As technical teams resume their fact-finding efforts in Athens, eurozone finance ministry officials are on Wednesday to discuss Greek proposals for reforms amid mixed signals from the government about what measures are actually on the table of talks.

The Euro Working Group discussion, which is to continue Thursday, is to assess how much progress has been made in negotiations based on a revised set of reforms that Greece sent to its creditors last week. The aim is to prepare for the next scheduled Eurogroup summit in Riga, Latvia, on April 24. If some points of convergence are achieved, there could be potential for an initial agreement that could lead to the release of at least a portion of a pending 7.2-billion-euro loan tranche.

A significant distance remains to be covered before then though and the so-called Brussels Group, comprising representatives of the Greek government and the country’s creditors, are not expected to reconvene until after Greek Orthodox Easter.

Prime Minister Alexis Tsipras claimed Tuesday that negotiations between Greece and its creditors are “developing and maturing.” But statements by many of Tsipras’s ministers, and legislative initiatives, appear less than conciliatory.

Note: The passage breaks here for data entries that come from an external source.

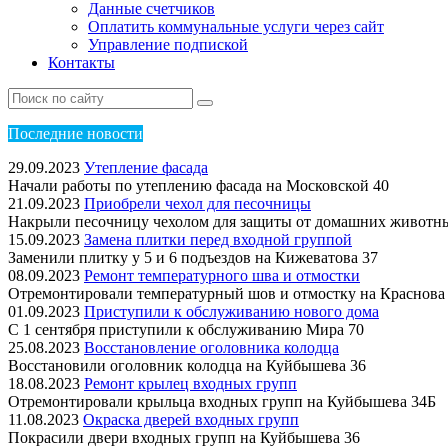
Данные счетчиков
Оплатить коммунальные услуги через сайт
Управление подпиской
Контакты
Пос
ледние новости
29.09.2023
Утепление фасада
Начали работы по утеплению фасада на Московской 40
21.09.2023
Приобрели чехол для песочницы
Накрыли песочницу чехолом для защиты от домашних животн
15.09.2023
Замена плитки перед входной группой
Заменили плитку у 5 и 6 подъездов на Кижеватова 37
08.09.2023
Ремонт температурного шва и отмостки
Отремонтировали температурный шов и отмостку на Краснова
01.09.2023
Приступили к обслуживанию нового дома
С 1 сентября приступили к обслуживанию Мира 70
25.08.2023
Восстановление оголовника колодца
Восстановили оголовник колодца на Куйбышева 36
18.08.2023
Ремонт крылец входных групп
Отремонтировали крыльца входных групп на Куйбышева 34Б
11.08.2023
Окраска дверей входных групп
Покрасили двери входных групп на Куйбышева 36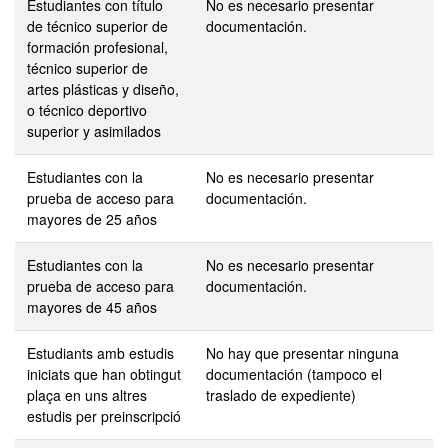
Estudiantes con título
No es necesario presentar
de técnico superior de
documentación.
formación profesional,
técnico superior de
artes plásticas y diseño,
o técnico deportivo
superior y asimilados
Estudiantes con la
No es necesario presentar
prueba de acceso para
documentación.
mayores de 25 años
Estudiantes con la
No es necesario presentar
prueba de acceso para
documentación.
mayores de 45 años
Estudiants amb estudis
No hay que presentar ninguna
iniciats que han obtingut
documentación (tampoco el
plaça en uns altres
traslado de expediente)
estudis per preinscripció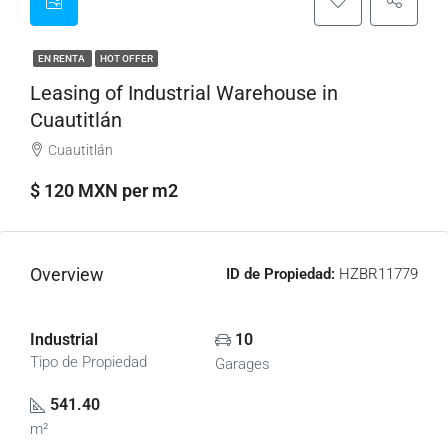
EN RENTA
HOT OFFER
Leasing of Industrial Warehouse in
Cuautitlán
Cuautitlán
$ 120 MXN per m2
Overview
ID de Propiedad:
HZBR11779
Industrial
10
Tipo de Propiedad
Garages
541.40
m²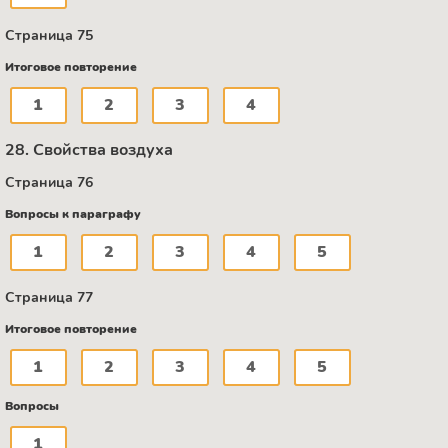
Страница 75
Итоговое повторение
1
2
3
4
28. Свойства воздуха
Страница 76
Вопросы к параграфу
1
2
3
4
5
Страница 77
Итоговое повторение
1
2
3
4
5
Вопросы
1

Labor Minister Panos Skourletis on Tuesday again broached the issue of a possible delay to a payment to the International Monetary Fund, which comes due Thursday, even after Finance Minister Yanis Varoufakis assured IMF chief Christine Lagarde that Athens will make the payment on time.

Another initiative certain to rile creditors is the submission of draft legislation foreseeing the rehiring of hundreds of sacked workers of the former state broadcaster ERT.

Shifting positions on possible reforms are also a red flag. Government spokesman Gavriil Sakellaridis on Tuesday ruled out the possibility of increasing value-added tax rates on certain Aegean islands, just a day after he said such VAT hikes were being negotiated.

European officials indicated Tuesday that the ball is in Greece’s court. “It’s up to Greece to make a move,” a European Commission official said.